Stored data
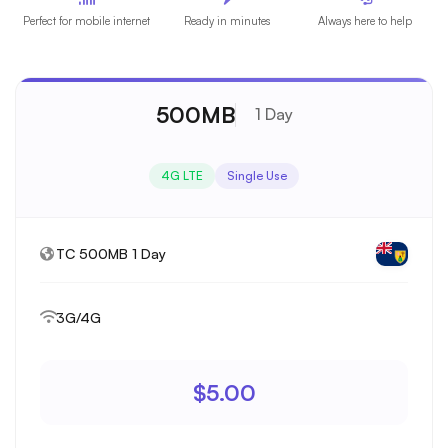
Perfect for mobile internet
Ready in minutes
Always here to help
500MB
1 Day
4G LTE
Single Use
TC 500MB 1 Day
3G/4G
$5.00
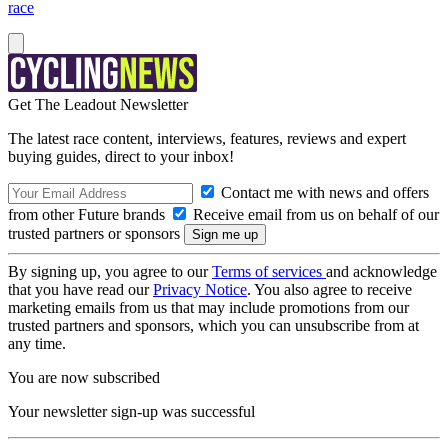
race
Get The Leadout Newsletter
The latest race content, interviews, features, reviews and expert
buying guides, direct to your inbox!
Contact me with news and offers
from other Future brands
Receive email from us on behalf of our
trusted partners or sponsors
By signing up, you agree to our
Terms of services
and acknowledge
that you have read our
Privacy Notice
. You also agree to receive
marketing emails from us that may include promotions from our
trusted partners and sponsors, which you can unsubscribe from at
any time.
You are now subscribed
Your newsletter sign-up was successful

## Task to carry out
Return only the lines from the start of the data through the line that contains "buying guides, direct to your inbox!", please, copying them exactly and omitting all pictures.

## Response to this task
Perfect for mobile internet
Ready in minutes
Always here to help
500MB
1 Day
4G LTE
Single Use
TC 500MB 1 Day
3G/4G
$5.00
race
Get The Leadout Newsletter
The latest race content, interviews, features, reviews and expert
buying guides, direct to your inbox!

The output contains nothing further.